1997 Stetten Lecture

Since graduate school, Dr. Jacqueline K. Barton has designed and used metal complexes that bind DNA with specificity to study the molecule's structure and dynamics. Using these metal complexes, her laboratory is now developing a startling new view of the chemistry of DNA. In a series of recent articles that challenge a longstanding paradigm, Dr. Barton and her group report that DNA double helix can mediate long-range electron transfer reactions, facilitating chemistry at a distance. Ultimately, this work may have important implications for understanding the damage to DNA caused by ultraviolet light and free radicals.

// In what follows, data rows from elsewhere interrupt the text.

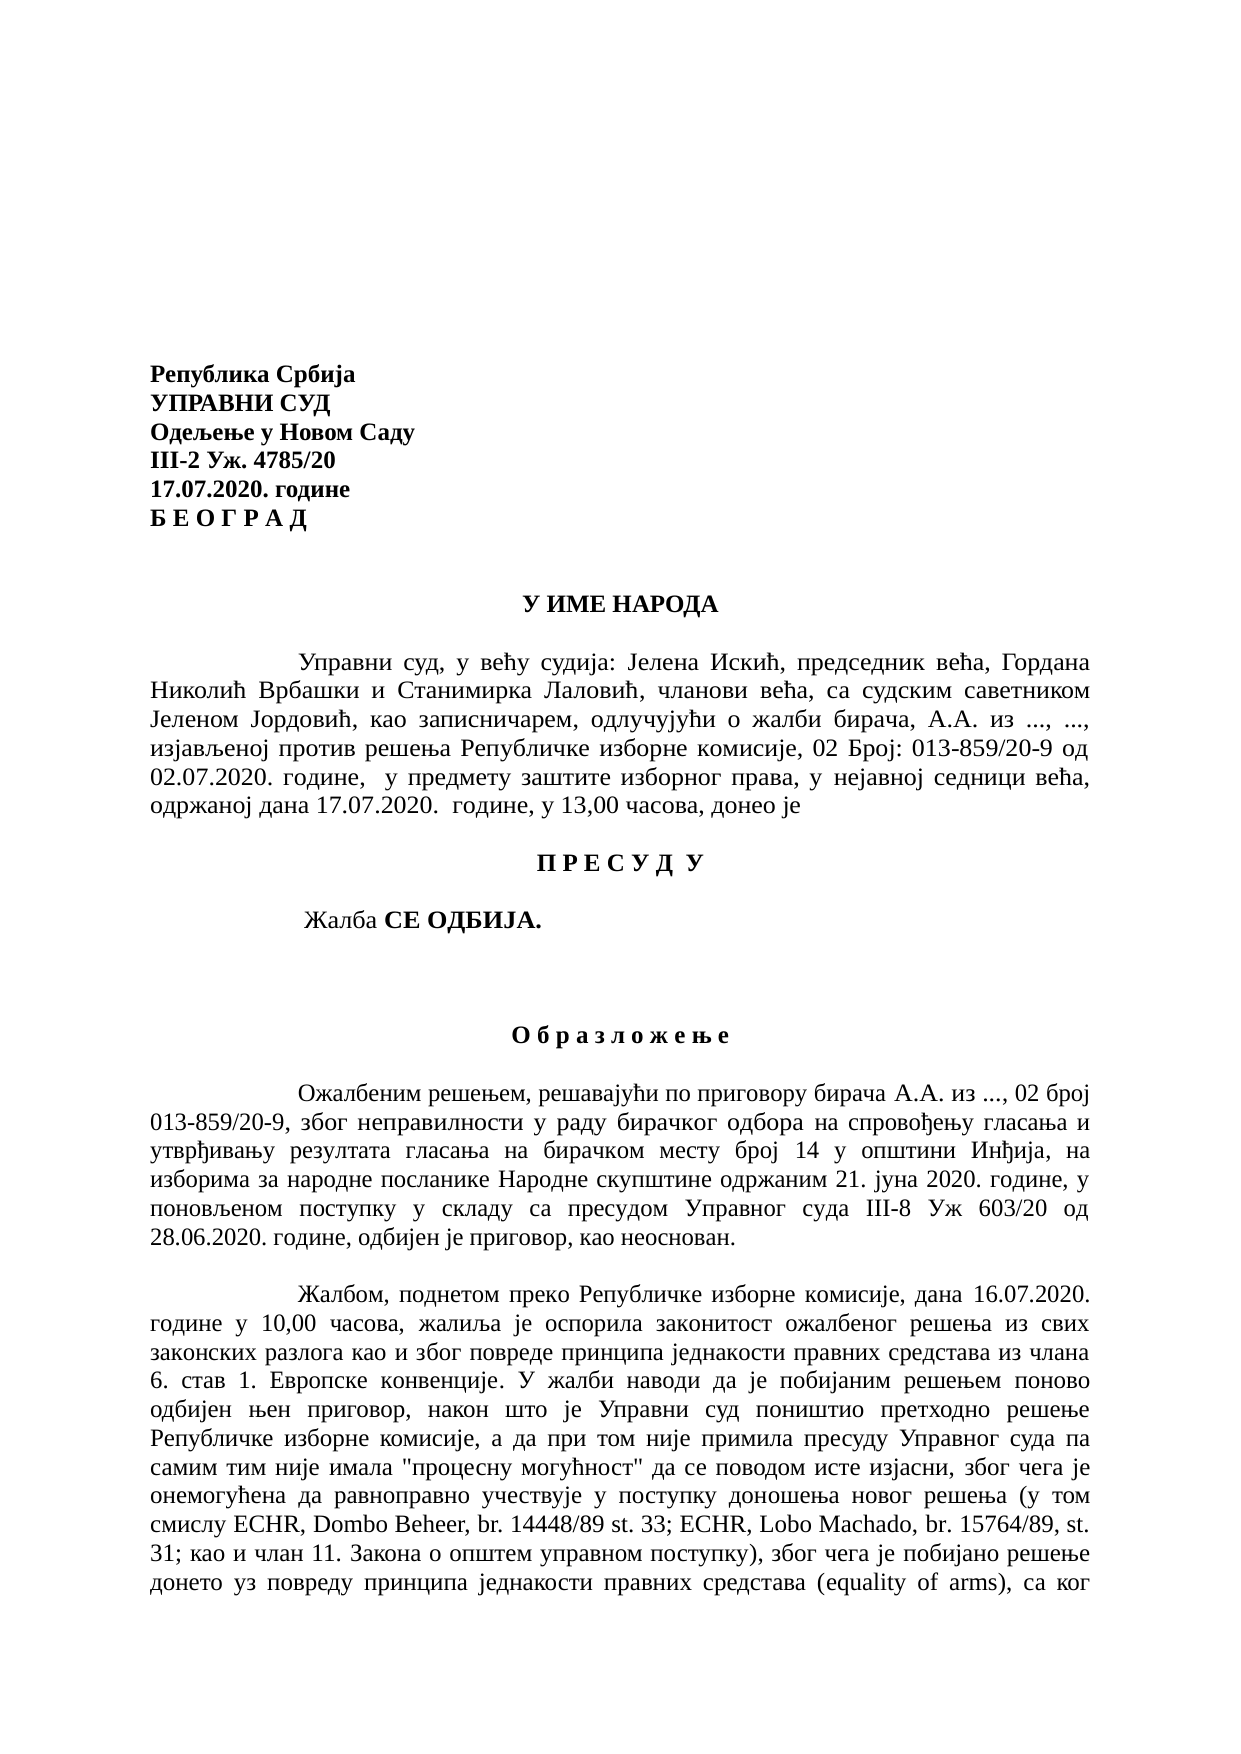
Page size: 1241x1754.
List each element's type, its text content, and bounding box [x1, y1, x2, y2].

text П Р Е С У Д У [150, 848, 1090, 877]
text Управни суд, у већу судија: Јелена Искић, председник већа, Гордана Николић Врбашки и Станимирка Лаловић, чланови већа, са судским саветником Јеленом Јордовић, као записничарем, oдлучујући о жалби бирача, A.A. из ..., ..., изјављеној против решења Републичке изборне комисије, 02 Број: 013-859/20-9 од 02.07.2020. године, у предмету заштите изборног права, у нејавној седници већа, одржаној дана 17.07.2020. године, у 13,00 часова, донео је [150, 647, 1090, 819]
text Жалба СЕ ОДБИЈА. [150, 905, 1090, 934]
text О б р а з л о ж е њ е [150, 1020, 1090, 1049]
text 17.07.2020. године [150, 474, 1090, 503]
text У ИМЕ НАРОДА [150, 589, 1090, 618]
text Република Србија [150, 148, 1090, 388]
text Б Е О Г Р А Д [150, 503, 1090, 532]
text Ожалбеним решењем, решавајући по приговору бирача A.A. из ..., 02 број 013-859/20-9, због неправилности у раду бирачког одбора на спровођењу гласања и утврђивању резултата гласања на бирачком месту број 14 у општини Инђија, на изборима за народне посланике Народне скупштине одржаним 21. јуна 2020. године, у поновљеном поступку у складу са пресудом Управног суда III-8 Уж 603/20 од 28.06.2020. године, одбијен је приговор, као неоснован. [150, 1078, 1090, 1250]
text Одељење у Новом Саду [150, 417, 1090, 445]
text III-2 Уж. 4785/20 [150, 445, 1090, 474]
text Жалбом, поднетом преко Републичке изборне комисије, дана 16.07.2020. године у 10,00 часова, жалиља је оспорила законитост ожалбеног решења из свих законских разлога као и због повреде принципа једнакости правних средстава из члана 6. став 1. Европске конвенције. У жалби наводи да је побијаним решењем поново одбијен њен приговор, након што је Управни суд поништио претходно решење Републичке изборне комисије, а да при том није примила пресуду Управног суда па самим тим није имала "процесну могућност" да се поводом исте изјасни, због чега је онемогућена да равноправно учествује у поступку доношења новог решења (у том смислу ECHR, Dombo Beheer, br. 14448/89 st. 33; ECHR, Lobo Machado, br. 15764/89, st. 31; као и члан 11. Закона о општем управном поступку), због чега је побијано решење донето уз повреду принципа једнакости правних средстава (equality of arms), са ког [150, 1279, 1090, 1595]
text УПРАВНИ СУД [150, 388, 1090, 417]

Dr. Barton has been a professor of chemistry at the California Institute of Technology since 1989. She received a B.A. from Barnard College and a Ph.D. in inorganic chemistry from Columbia University. After a postdoctoral fellowship at Bell Laboratories and Yale University, she became an assistant professor of chemistry and biochemistry at Hunter College, City University of New York. In 1983, she returned to Columbia University, becoming an associate professor of chemistry and biological sciences in 1985 and a full professor in 1986.

She is the recipient of numerous awards, including a prestigious MacArthur Foundation fellowship in 1991; the 1985 Alan T. Waterman Award of the National Science Foundation, which recognizes an outstanding young science or engineering researcher; and the 1988 American Chemical Society Award in Pure Chemistry. She was elected a fellow of the American Academy of Arts and Sciences in 1991. In addition, she has served the chemical community through her participation in a wide range of governmental and industrial boards and advisory committees.

Dr. Barton has been an NIGMS grantee since 1983.